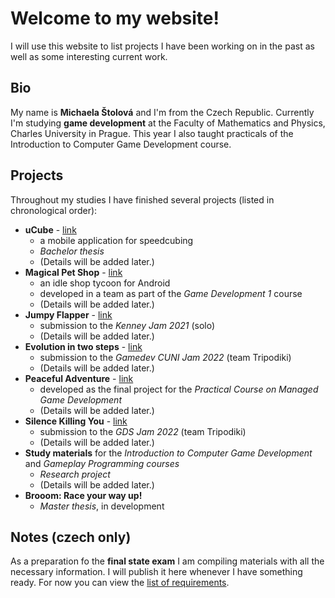 # Welcome to my website!
I will use this website to list projects I have been working on in the past as well as some interesting current work.

## Bio
My name is **Michaela Štolová** and I'm from the Czech Republic.
Currently I'm studying **game development** at the Faculty of Mathematics and Physics, Charles University in Prague.
This year I also taught practicals of the Introduction to Computer Game Development course.

## Projects
Throughout my studies I have finished several projects (listed in chronological order):
- **uCube** - [link](https://dspace.cuni.cz/handle/20.500.11956/119422)
  - a mobile application for speedcubing
  - *Bachelor thesis*
  - (Details will be added later.)
- **Magical Pet Shop** - [link](https://play.google.com/store/apps/details?id=com.TheTeamBehind.MagicalPetShop)
  - an idle shop tycoon for Android
  - developed in a team as part of the *Game Development 1* course
  - (Details will be added later.)
- **Jumpy Flapper** - [link](https://michelle2.itch.io/jumpy-flapper)
  - submission to the *Kenney Jam 2021* (solo)
  - (Details will be added later.)
- **Evolution in two steps** - [link](https://michelle2.itch.io/evolution-in-two-steps-now-for-real)
  - submission to the *Gamedev CUNI Jam 2022* (team Tripodiki)
  - (Details will be added later.)
- **Peaceful Adventure** - [link](https://michelle2.itch.io/peaceful-adventure)
  - developed as the final project for the *Practical Course on Managed Game Development*
  - (Details will be added later.)
- **Silence Killing You** - [link](https://michelle2.itch.io/silence-killing-you)
  - submission to the *GDS Jam 2022* (team Tripodiki)
  - (Details will be added later.)
- **Study materials** for the *Introduction to Computer Game Development* and *Gameplay Programming courses*
  - *Research project*
  - (Details will be added later.)
- **Brooom: Race your way up!**
  - *Master thesis*, in development

## Notes (czech only)
As a preparation fo the **final state exam** I am compiling materials with all the necessary information.
I will publish it here whenever I have something ready.
For now you can view the [list of requirements](./notes/requirements.md).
—————
EXERCISE:
Render everything from the start of the listing down to and including the line containing "This year I" as a Markdown table with the columns Row and Line. Skip blank lines and leave any pictures out.

EXERCISE RESULT:
| Row | Line |
|---|---|
| 1 |  # Welcome to my website! |
| 2 | I will use this website to list projects I have been working on in the past as well as some interesting current work. |
| 3 | ## Bio |
| 4 | My name is **Michaela Štolová** and I'm from the Czech Republic. |
| 5 | Currently I'm studying **game development** at the Faculty of Mathematics and Physics, Charles University in Prague. |
| 6 | This year I also taught practicals of the Introduction to Computer Game Development course. |